KANSAS CITY, Mo. — Nonprofit Kansas City Scholars has received a $50 million grant from the Ewing Marion Kauffman Foundation for its Great Jobs KC program, which will cover tuition for over 30,000 adults looking to enter careers that do not require a college education.

By 2032, the Great Jobs KC program will provide adults with training and credentials for careers through existing training programs, according to a release from KC Scholars.

“KC Scholars has always believed in lifelong learning, and with this catalytic grant from the Kauffman Foundation, we are excited to expand our offerings to adults who are looking for a career with upward mobility, but who may have lacked the means and support in the past,” KC Scholars CEO Earl Martin Phalen said in a statement.

KC Scholars says it will work to place adults in high-demand and high-paying careers paying $45,000 to $85,000. The program is focusing on industries such as the health care, information technology, construction and manufacturing industries.
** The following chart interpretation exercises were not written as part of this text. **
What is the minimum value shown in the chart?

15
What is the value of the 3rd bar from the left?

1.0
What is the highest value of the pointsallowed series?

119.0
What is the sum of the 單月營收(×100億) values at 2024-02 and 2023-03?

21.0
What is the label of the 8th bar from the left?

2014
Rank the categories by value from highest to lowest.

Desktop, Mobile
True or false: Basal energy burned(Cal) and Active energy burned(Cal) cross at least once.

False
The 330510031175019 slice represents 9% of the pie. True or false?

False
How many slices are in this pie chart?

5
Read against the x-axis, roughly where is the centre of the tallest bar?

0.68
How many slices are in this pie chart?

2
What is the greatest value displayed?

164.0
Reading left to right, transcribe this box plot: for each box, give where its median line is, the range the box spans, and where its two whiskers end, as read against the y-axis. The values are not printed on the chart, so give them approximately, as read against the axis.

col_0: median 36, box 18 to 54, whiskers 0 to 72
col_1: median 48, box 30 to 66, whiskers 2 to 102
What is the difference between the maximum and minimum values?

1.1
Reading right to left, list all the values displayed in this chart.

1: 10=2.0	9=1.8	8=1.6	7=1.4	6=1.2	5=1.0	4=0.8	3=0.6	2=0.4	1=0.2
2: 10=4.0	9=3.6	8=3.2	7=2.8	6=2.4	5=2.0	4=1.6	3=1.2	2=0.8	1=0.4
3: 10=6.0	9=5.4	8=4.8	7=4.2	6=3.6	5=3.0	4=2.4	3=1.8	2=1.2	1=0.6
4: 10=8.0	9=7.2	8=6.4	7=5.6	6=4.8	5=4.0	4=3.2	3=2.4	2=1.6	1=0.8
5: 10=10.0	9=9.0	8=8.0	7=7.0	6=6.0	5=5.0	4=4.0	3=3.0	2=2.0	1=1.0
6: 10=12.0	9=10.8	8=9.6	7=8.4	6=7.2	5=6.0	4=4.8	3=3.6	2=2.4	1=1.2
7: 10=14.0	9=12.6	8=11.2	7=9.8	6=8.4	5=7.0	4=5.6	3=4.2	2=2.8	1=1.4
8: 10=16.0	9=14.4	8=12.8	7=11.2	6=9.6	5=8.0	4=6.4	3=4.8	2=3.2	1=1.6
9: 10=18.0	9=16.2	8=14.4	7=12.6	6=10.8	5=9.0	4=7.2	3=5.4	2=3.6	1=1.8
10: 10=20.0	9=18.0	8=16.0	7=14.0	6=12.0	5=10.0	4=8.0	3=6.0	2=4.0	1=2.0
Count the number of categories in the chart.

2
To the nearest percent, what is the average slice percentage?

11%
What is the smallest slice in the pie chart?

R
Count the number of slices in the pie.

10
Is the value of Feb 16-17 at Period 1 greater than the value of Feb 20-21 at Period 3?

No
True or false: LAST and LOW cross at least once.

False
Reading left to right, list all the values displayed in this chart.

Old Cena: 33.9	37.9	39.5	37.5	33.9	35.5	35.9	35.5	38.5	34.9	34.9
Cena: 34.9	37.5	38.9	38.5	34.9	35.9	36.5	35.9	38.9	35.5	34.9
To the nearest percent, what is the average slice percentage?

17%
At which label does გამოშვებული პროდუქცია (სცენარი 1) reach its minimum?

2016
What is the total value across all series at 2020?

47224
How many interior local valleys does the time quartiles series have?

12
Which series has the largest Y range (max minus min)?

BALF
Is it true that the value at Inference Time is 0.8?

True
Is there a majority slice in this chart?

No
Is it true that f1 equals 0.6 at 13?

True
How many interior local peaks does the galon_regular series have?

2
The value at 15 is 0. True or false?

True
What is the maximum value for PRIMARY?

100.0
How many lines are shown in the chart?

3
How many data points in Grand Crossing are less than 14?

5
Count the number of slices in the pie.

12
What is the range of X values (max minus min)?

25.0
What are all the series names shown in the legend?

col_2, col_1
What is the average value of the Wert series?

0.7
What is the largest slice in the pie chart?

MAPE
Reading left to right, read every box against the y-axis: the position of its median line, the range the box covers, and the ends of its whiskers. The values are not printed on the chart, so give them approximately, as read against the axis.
The organization also says it is aiming to diversify the workforce, and says of the 32,000 individuals it plans to set on a career path over the course of the next decade, at least 20,000 will be people of color.

“Our grants are designed to support the region with common-sense alternatives in addition to robust support for two-year and four-year degrees. The KC Scholars grant will shape and catapult the region’s workforce preparedness for many years to come,” Kauffman Foundation Vice President of Education Aaron North said in a statement.

The program also will provide support for childcare and transportation.

“KC Scholars is cultivating the most reliable and diverse workforce pipeline for traditional and non-traditional students within our region. These efforts will upskill and help improve the workforce, which will better the quality of life and the socioeconomic path of our communities,” Phalen said.